After evaluating the listeners who were daily exposed to five minutes of bad news, Haskins discovered four discernible effects on them: (1) they were more depressed than before; (2) they believed the world was a negative place; (3) they were less likely to help others; and (4) they began to believe that what they heard would soon happen to them. Simply by receiving and reflecting on the information from the radio program, their perceptions of the world and their outlook on life were adversely affected. Their concept of reality was shaped by their thoughts.

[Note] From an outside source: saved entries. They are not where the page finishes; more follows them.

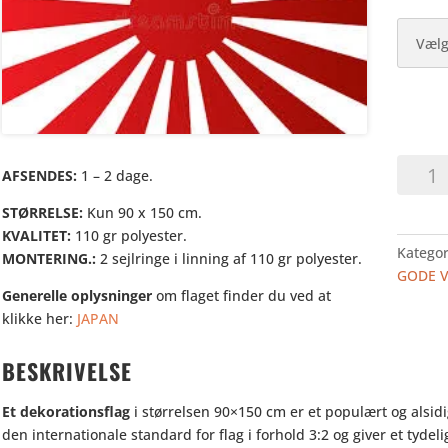
JAPAN
AFSENDES:
1 – 2 dage.
NAVY
-
STØRRELSE:
Kun 90 x 150 cm.
DEKOF
KVALITET:
110 gr polyester.
Kategor
antal
MONTERING.:
2 sejlringe i linning af 110 gr polyester.
GODE 
Generelle oplysninger
om flaget finder du ved at
klikke her:
JAPAN
BESKRIVELSE
Et dekorationsflag
i størrelsen 90×150 cm er et populært og alsidig
den internationale standard for flag i forhold 3:2 og giver et tyde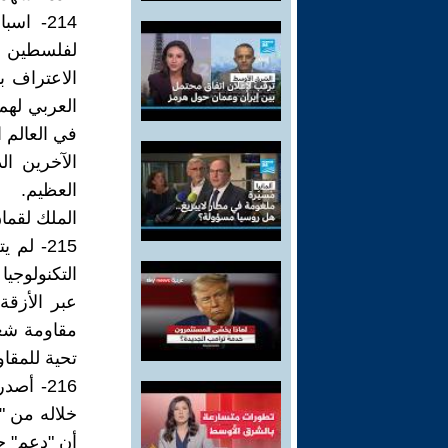
214- اس
لفلسطين إ
الاعتراف ب
العربي لهم
في العالم 
الآخرين ال
العظيم.
الملك لقما
215- لم
التكنولوج
عبر الأزقة
مقاومة شعب
تحية للمقا
خلاله من "
أن "دعم" حك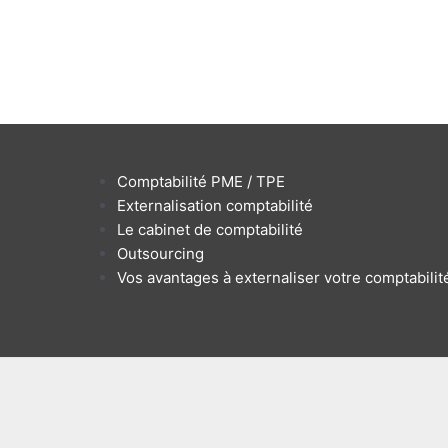
Comptabilité PME / TPE
Externalisation comptabilité
Le cabinet de comptabilité
Outsourcing
Vos avantages à externaliser votre comptabilit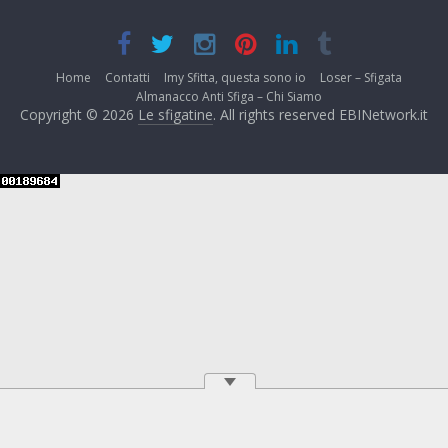
Home
Contatti
Imy Sfitta, questa sono io
Loser – Sfigata
Almanacco Anti Sfiga – Chi Siamo
Copyright © 2026
Le sfigatine
. All rights reserved EBINetwork.it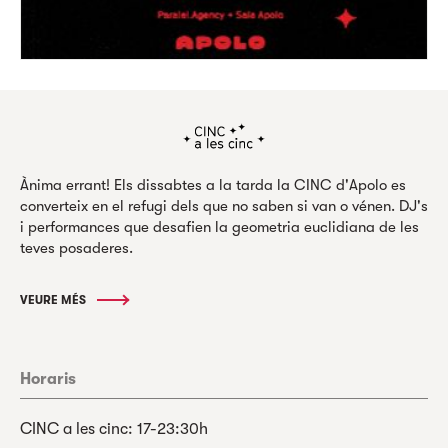
Ànima errant! Els dissabtes a la tarda la CINC d'Apolo es
converteix en el refugi dels que no saben si van o vénen. DJ's
i performances que desafien la geometria euclidiana de les
teves posaderes.
VEURE MÉS
Horaris
CINC a les cinc: 17-23:30h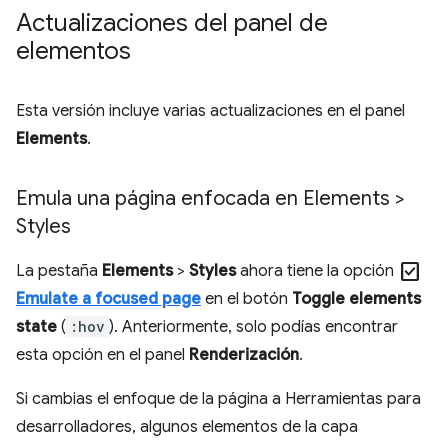
Actualizaciones del panel de
elementos
Esta versión incluye varias actualizaciones en el panel
Elements
.
Emula una página enfocada en Elements >
Styles
check_box
La pestaña
Elements
>
Styles
ahora tiene la opción
Emulate a focused page
en el botón
Toggle elements
state
(
:hov
). Anteriormente, solo podías encontrar
esta opción en el panel
Renderización
.
Si cambias el enfoque de la página a Herramientas para
desarrolladores, algunos elementos de la capa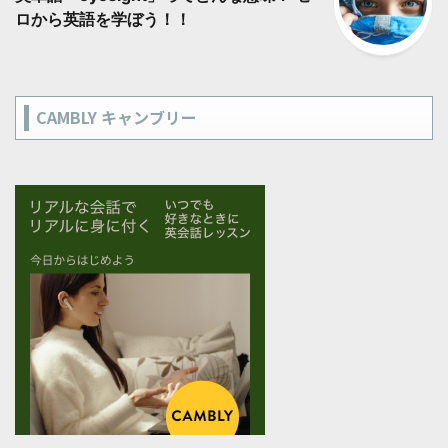
ロから英語を学ぼう！！
CAMBLY キャンブリー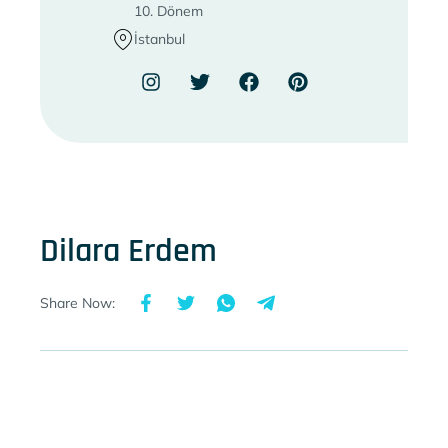
10. Dönem
İstanbul
Dilara Erdem
Share Now: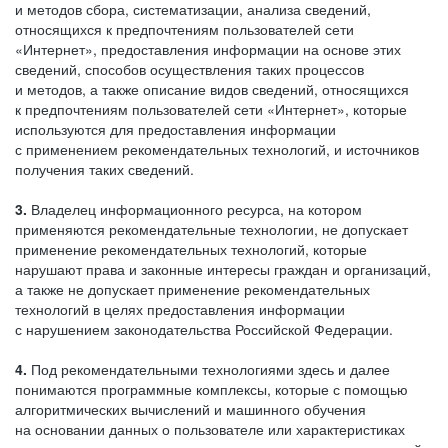
и методов сбора, систематизации, анализа сведений,
относящихся к предпочтениям пользователей сети
«Интернет», предоставления информации на основе этих
сведений, способов осуществления таких процессов
и методов, а также описание видов сведений, относящихся
к предпочтениям пользователей сети «Интернет», которые
используются для предоставления информации
с применением рекомендательных технологий, и источников
получения таких сведений.
3.
Владелец информационного ресурса, на котором
применяются рекомендательные технологии, не допускает
применение рекомендательных технологий, которые
нарушают права и законные интересы граждан и организаций,
а также не допускает применение рекомендательных
технологий в целях предоставления информации
с нарушением законодательства Российской Федерации.
4.
Под рекомендательными технологиями здесь и далее
понимаются программные комплексы, которые с помощью
алгоритмических вычислений и машинного обучения
на основании данных о пользователе или характеристиках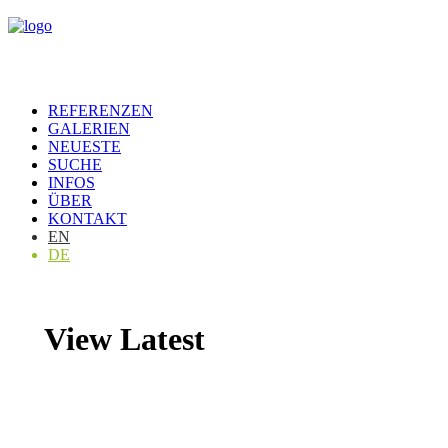
REFERENZEN
GALERIEN
NEUESTE
SUCHE
INFOS
ÜBER
KONTAKT
EN
DE
View Latest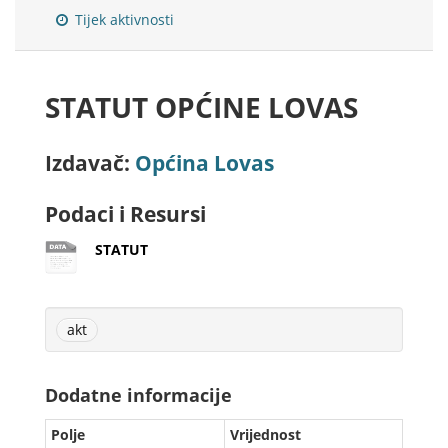
Tijek aktivnosti
STATUT OPĆINE LOVAS
Izdavač:
Općina Lovas
Podaci i Resursi
STATUT
akt
Dodatne informacije
Polje
Vrijednost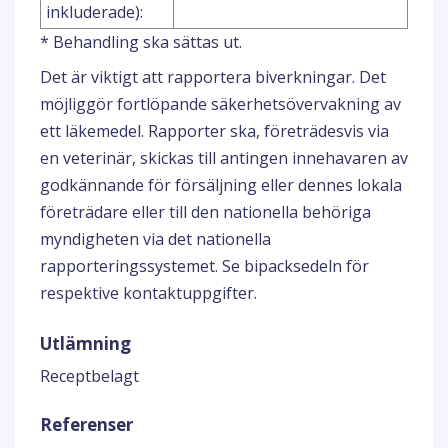
inkluderade):
* Behandling ska sättas ut.
Det är viktigt att rapportera biverkningar. Det
möjliggör fortlöpande säkerhetsövervakning av
ett läkemedel. Rapporter ska, företrädesvis via
en veterinär, skickas till antingen innehavaren av
godkännande för försäljning eller dennes lokala
företrädare eller till den nationella behöriga
myndigheten via det nationella
rapporteringssystemet. Se bipacksedeln för
respektive kontaktuppgifter.
Utlämning
Receptbelagt
Referenser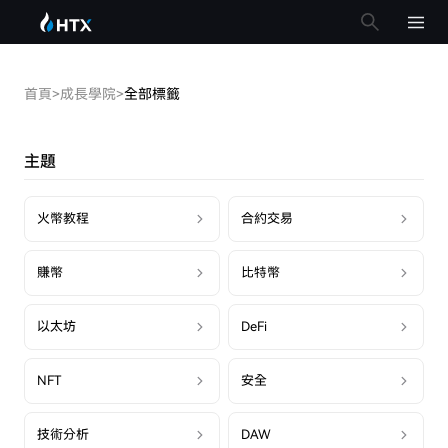
首頁
>
成長學院
>
全部標籤
主題
火幣教程
合約交易
賺幣
比特幣
以太坊
DeFi
NFT
安全
技術分析
DAW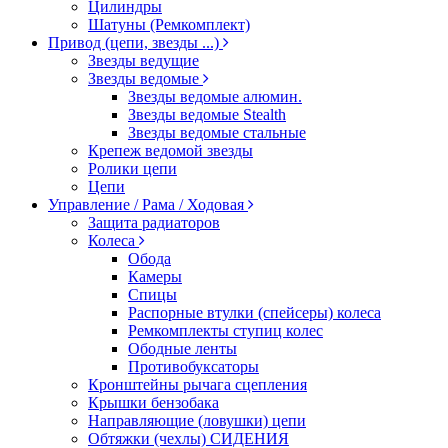
Цилиндры
Шатуны (Ремкомплект)
Привод (цепи, звезды ...)
Звезды ведущие
Звезды ведомые
Звезды ведомые алюмин.
Звезды ведомые Stealth
Звезды ведомые стальные
Крепеж ведомой звезды
Ролики цепи
Цепи
Управление / Рама / Ходовая
Защита радиаторов
Колеса
Обода
Камеры
Спицы
Распорные втулки (спейсеры) колеса
Ремкомплекты ступиц колес
Ободные ленты
Противобуксаторы
Кронштейны рычага сцепления
Крышки бензобака
Направляющие (ловушки) цепи
Обтяжки (чехлы) СИДЕНИЯ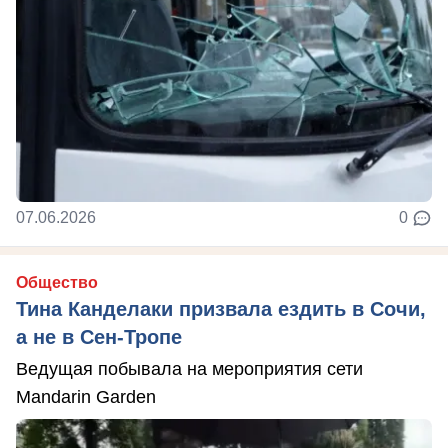
07.06.2026
0
Общество
Тина Канделаки призвала ездить в Сочи,
а не в Сен-Тропе
Ведущая побывала на мероприятия сети
Mandarin Garden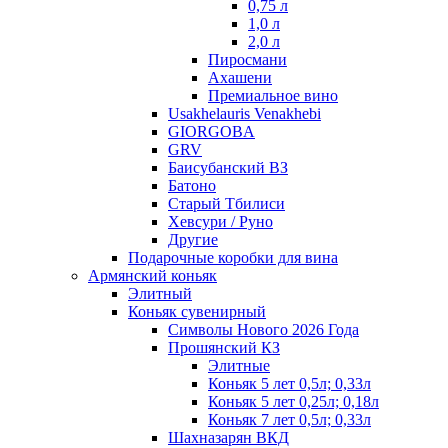
0,75 л
1,0 л
2,0 л
Пиросмани
Ахашени
Премиальное вино
Usakhelauris Venakhebi
GIORGOBA
GRV
Баисубанский ВЗ
Батоно
Старый Тбилиси
Хевсури / Руно
Другие
Подарочные коробки для вина
Армянский коньяк
Элитный
Коньяк сувенирный
Символы Нового 2026 Года
Прошянский КЗ
Элитные
Коньяк 5 лет 0,5л; 0,33л
Коньяк 5 лет 0,25л; 0,18л
Коньяк 7 лет 0,5л; 0,33л
Шахназарян ВКД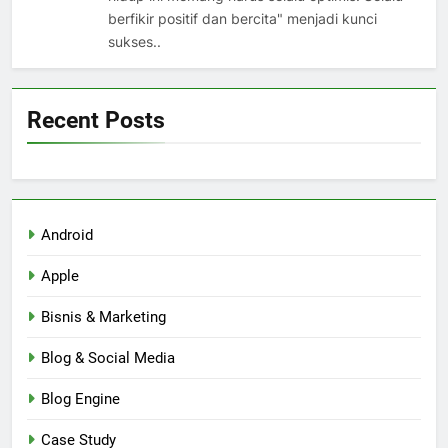
berfikir positif dan bercita" menjadi kunci
sukses..
Recent Posts
Android
Apple
Bisnis & Marketing
Blog & Social Media
Blog Engine
Case Study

How could five minutes of negative thinking each day have that kind of influence? The old axiom, “You are what you eat,” is true not only physically but also psychologically and spiritually. The thoughts we entertain in our minds become the thoughts that guide our lives, for better or for worse. And if five minutes can have such a dramatic impact, can you imagine what six or seven hours of TV every day does to someone’s mind? The stream of negative news and skewed values that pours so freely into many of our minds clearly can change the way we live.
“As he thinketh in his heart, so is he,” Proverbs 23:7 (KJV) tells us. When we put positive, winsome ideas into our minds—for example, “I am deeply loved by God,” or “This is the day that the LORD has made; let us rejoice and be glad in it” (Ps. 118:24)—we have positive emotions. When we put discouraging, depressing ideas into our minds, we end up with negative emotions.
Whether we like it or not, what we think influences what we do. The thoughts we have, the feelings we feel, the experiences that shape our understanding—these things steer the ship of our lives. We act out of the perceptions we have, so those perceptions become a critical battleground.
Don’t believe it? Just ask advertisers. Sales people know that once you are emotionally hooked on a car, a house, or anything else, your decision to buy will soon follow. The entire advertising industry is based on the fact that behavior flows out of whatever moods and thoughts we have, and everyone in the industry contends for them. So do politicians, philosophers, and preachers. We even try to influence ourselves.
Consciously we may trivialize the importance of our thoughts, but we obviously recognize their power. When we get depressed or anxious, we spend a lot of time, energy, and money on changing our emotions. We undergo counseling and take medications to get our moods and feelings back on course. We also spend a lot of time, energy, and money on fixing our behaviors. We turn to counseling, medication, accountability groups, training courses, and a number of other aids to control a habit or a personality flaw. But almost always, beneath the emotions we want to improve and the behavior we want to correct is a pattern of thinking that needs to change.
Picture a train, if you will. The engine is our thinking, and it pulls first the car of emotions, then the car of behavior, and then the car of consequences. Good thoughts will influence our emotions for good, which in turn will influence our behavior and produce positive consequences. Negative thoughts have the same influence in the opposite direction. What we think will determine the course of our life.
Great Christians think great thoughts. Augustine spent his academic life studying the works of great philosophers and conversing with the leading rhetoricians of his day. After he embraced the truth of the gospel, his well-trained mind turned its attention to eternal realities. His writings demonstrate a thought life constantly wrestling with lofty concepts and deep reflections. He has influenced Christian theology perhaps more than any post–New Testament figure because he thought great thoughts.
Centuries later, one of Augustine’s admirers radically impacted Christian thought and helped spark the Protestant Reformation. As a monk, Martin Luther spent long nights and anxious days deep in thought about the nature of salvation and the practices of the church. To a large degree, the Reformation in northern Europe was a product of his thought life. We still reap the benefits of this mind, which was long ago captivated by the deep things of God.
Augustine and Luther are just two examples among many—Blaise Pascal, C.S. Lewis, Francis Schaeffer, to name a few—whose thoughts have changed the course of history and enriched the Christian faith. And lest you think this practice applies only to the intellectual giants I’ve mentioned, great thoughts have powerfully influenced many who considered themselves intellectually ordinary. Dwight Moody, for example, had very little formal education, but his life was consumed with a thought expressed by an evangelist he met in Dublin: “The world has yet to see what God will do with and for and through and in and by the man who is fully consecrated to him.”2 Moody wanted to be that man, and because that great thought was deeply rooted in his heart, Christian history has been (and continues to be) profoundly affected by his ministry.
The truth is that a mind flourishing with the deep truths of God is a powerful tool in his hands. Conversely, it simply isn’t possible to have a mind filled with flawed, pessimistic, cynical thinking and live an influential, fruitful life for the kingdom of God. If you want your life to dramatically change—to get out of a rut of destructive emotions or bad habits—it all begins with what goes into your mind.